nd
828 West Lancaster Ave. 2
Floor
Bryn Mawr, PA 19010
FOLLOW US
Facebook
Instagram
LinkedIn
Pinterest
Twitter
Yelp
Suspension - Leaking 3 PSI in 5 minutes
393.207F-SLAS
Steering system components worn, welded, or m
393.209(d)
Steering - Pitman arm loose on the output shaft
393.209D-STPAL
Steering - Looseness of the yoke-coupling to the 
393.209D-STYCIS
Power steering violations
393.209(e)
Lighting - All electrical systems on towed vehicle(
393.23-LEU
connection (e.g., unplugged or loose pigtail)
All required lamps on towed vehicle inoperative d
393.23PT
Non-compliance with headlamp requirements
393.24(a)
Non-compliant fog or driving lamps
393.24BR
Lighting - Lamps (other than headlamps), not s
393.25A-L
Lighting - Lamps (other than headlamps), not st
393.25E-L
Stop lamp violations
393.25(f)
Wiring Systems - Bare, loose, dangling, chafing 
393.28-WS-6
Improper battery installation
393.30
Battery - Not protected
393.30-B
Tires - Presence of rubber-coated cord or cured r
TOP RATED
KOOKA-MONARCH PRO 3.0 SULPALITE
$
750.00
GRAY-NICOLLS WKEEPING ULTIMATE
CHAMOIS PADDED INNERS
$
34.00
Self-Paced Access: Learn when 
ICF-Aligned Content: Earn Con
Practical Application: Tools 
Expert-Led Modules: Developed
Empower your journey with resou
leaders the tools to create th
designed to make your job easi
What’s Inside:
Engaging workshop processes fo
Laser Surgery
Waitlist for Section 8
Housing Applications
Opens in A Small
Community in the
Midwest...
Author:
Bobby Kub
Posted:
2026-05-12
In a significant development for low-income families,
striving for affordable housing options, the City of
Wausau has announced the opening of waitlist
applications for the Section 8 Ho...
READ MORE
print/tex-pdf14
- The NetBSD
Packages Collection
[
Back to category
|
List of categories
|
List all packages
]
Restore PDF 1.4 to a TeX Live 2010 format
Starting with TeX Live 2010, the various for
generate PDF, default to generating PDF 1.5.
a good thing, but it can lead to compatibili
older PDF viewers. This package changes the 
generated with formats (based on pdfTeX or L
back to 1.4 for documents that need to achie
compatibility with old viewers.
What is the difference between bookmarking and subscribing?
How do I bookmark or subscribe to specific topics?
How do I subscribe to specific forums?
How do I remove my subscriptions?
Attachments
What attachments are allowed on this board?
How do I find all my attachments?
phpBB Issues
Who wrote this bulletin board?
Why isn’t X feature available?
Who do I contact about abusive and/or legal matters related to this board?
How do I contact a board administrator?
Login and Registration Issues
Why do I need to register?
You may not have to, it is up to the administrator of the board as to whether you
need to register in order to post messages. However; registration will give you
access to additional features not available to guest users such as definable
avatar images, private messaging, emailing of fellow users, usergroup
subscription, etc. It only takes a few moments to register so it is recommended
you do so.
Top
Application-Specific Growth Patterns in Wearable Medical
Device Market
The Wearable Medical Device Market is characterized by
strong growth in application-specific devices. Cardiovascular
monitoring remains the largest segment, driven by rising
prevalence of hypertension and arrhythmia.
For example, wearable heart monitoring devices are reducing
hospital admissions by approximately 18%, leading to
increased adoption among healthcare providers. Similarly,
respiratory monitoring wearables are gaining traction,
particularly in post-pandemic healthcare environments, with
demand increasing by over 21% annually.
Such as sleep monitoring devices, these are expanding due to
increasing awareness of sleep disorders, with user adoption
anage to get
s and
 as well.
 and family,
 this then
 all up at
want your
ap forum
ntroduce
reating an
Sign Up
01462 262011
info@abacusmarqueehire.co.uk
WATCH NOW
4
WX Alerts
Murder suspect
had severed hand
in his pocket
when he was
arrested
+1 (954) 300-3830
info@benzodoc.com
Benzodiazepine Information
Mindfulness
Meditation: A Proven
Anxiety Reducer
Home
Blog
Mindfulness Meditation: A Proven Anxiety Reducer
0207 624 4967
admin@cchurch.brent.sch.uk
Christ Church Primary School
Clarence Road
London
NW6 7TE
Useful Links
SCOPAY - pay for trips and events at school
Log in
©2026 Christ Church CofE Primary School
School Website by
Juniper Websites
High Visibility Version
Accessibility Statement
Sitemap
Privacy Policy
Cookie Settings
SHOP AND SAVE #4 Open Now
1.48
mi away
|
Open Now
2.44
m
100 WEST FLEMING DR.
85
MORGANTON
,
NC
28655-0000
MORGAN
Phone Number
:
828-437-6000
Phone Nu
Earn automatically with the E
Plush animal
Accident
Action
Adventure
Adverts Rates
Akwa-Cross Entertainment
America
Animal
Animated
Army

▸ **To do**: Retype the entries exactly, please. Leave no line out.

▸ **Exercise response**:
nd
828 West Lancaster Ave. 2
Floor
Bryn Mawr, PA 19010
FOLLOW US
Facebook
Instagram
LinkedIn
Pinterest
Twitter
Yelp
Suspension - Leaking 3 PSI in 5 minutes
393.207F-SLAS
Steering system components worn, welded, or m
393.209(d)
Steering - Pitman arm loose on the output shaft
393.209D-STPAL
Steering - Looseness of the yoke-coupling to the 
393.209D-STYCIS
Power steering violations
393.209(e)
Lighting - All electrical systems on towed vehicle(
393.23-LEU
connection (e.g., unplugged or loose pigtail)
All required lamps on towed vehicle inoperative d
393.23PT
Non-compliance with headlamp requirements
393.24(a)
Non-compliant fog or driving lamps
393.24BR
Lighting - Lamps (other than headlamps), not s
393.25A-L
Lighting - Lamps (other than headlamps), not st
393.25E-L
Stop lamp violations
393.25(f)
Wiring Systems - Bare, loose, dangling, chafing 
393.28-WS-6
Improper battery installation
393.30
Battery - Not protected
393.30-B
Tires - Presence of rubber-coated cord or cured r
TOP RATED
KOOKA-MONARCH PRO 3.0 SULPALITE
$
750.00
GRAY-NICOLLS WKEEPING ULTIMATE
CHAMOIS PADDED INNERS
$
34.00
Self-Paced Access: Learn when 
ICF-Aligned Content: Earn Con
Practical Application: Tools 
Expert-Led Modules: Developed
Empower your journey with resou
leaders the tools to create th
designed to make your job easi
What’s Inside:
Engaging workshop processes fo
Laser Surgery
Waitlist for Section 8
Housing Applications
Opens in A Small
Community in the
Midwest...
Author:
Bobby Kub
Posted:
2026-05-12
In a significant development for low-income families,
striving for affordable housing options, the City of
Wausau has announced the opening of waitlist
applications for the Section 8 Ho...
READ MORE
print/tex-pdf14
- The NetBSD
Packages Collection
[
Back to category
|
List of categories
|
List all packages
]
Restore PDF 1.4 to a TeX Live 2010 format
Starting with TeX Live 2010, the various for
generate PDF, default to generating PDF 1.5.
a good thing, but it can lead to compatibili
older PDF viewers. This package changes the 
generated with formats (based on pdfTeX or L
back to 1.4 for documents that need to achie
compatibility with old viewers.
What is the difference between bookmarking and subscribing?
How do I bookmark or subscribe to specific topics?
How do I subscribe to specific forums?
How do I remove my subscriptions?
Attachments
What attachments are allowed on this board?
How do I find all my attachments?
phpBB Issues
Who wrote this bulletin board?
Why isn’t X feature available?
Who do I contact about abusive and/or legal matters related to this board?
How do I contact a board administrator?
Login and Registration Issues
Why do I need to register?
You may not have to, it is up to the administrator of the board as to whether you
need to register in order to post messages. However; registration will give you
access to additional features not available to guest users such as definable
avatar images, private messaging, emailing of fellow users, usergroup
subscription, etc. It only takes a few moments to register so it is recommended
you do so.
Top
Application-Specific Growth Patterns in Wearable Medical
Device Market
The Wearable Medical Device Market is characterized by
strong growth in application-specific devices. Cardiovascular
monitoring remains the largest segment, driven by rising
prevalence of hypertension and arrhythmia.
For example, wearable heart monitoring devices are reducing
hospital admissions by approximately 18%, leading to
increased adoption among healthcare providers. Similarly,
respiratory monitoring wearables are gaining traction,
particularly in post-pandemic healthcare environments, with
demand increasing by over 21% annually.
Such as sleep monitoring devices, these are expanding due to
increasing awareness of sleep disorders, with user adoption
anage to get
s and
 as well.
 and family,
 this then
 all up at
want your
ap forum
ntroduce
reating an
Sign Up
01462 262011
info@abacusmarqueehire.co.uk
WATCH NOW
4
WX Alerts
Murder suspect
had severed hand
in his pocket
when he was
arrested
+1 (954) 300-3830
info@benzodoc.com
Benzodiazepine Information
Mindfulness
Meditation: A Proven
Anxiety Reducer
Home
Blog
Mindfulness Meditation: A Proven Anxiety Reducer
0207 624 4967
admin@cchurch.brent.sch.uk
Christ Church Primary School
Clarence Road
London
NW6 7TE
Useful Links
SCOPAY - pay for trips and events at school
Log in
©2026 Christ Church CofE Primary School
School Website by
Juniper Websites
High Visibility Version
Accessibility Statement
Sitemap
Privacy Policy
Cookie Settings
SHOP AND SAVE #4 Open Now
1.48
mi away
|
Open Now
2.44
m
100 WEST FLEMING DR.
85
MORGANTON
,
NC
28655-0000
MORGAN
Phone Number
:
828-437-6000
Phone Nu
Earn automatically with the E
Plush animal
Accident
Action
Adventure
Adverts Rates
Akwa-Cross Entertainment
America
Animal
Animated
Army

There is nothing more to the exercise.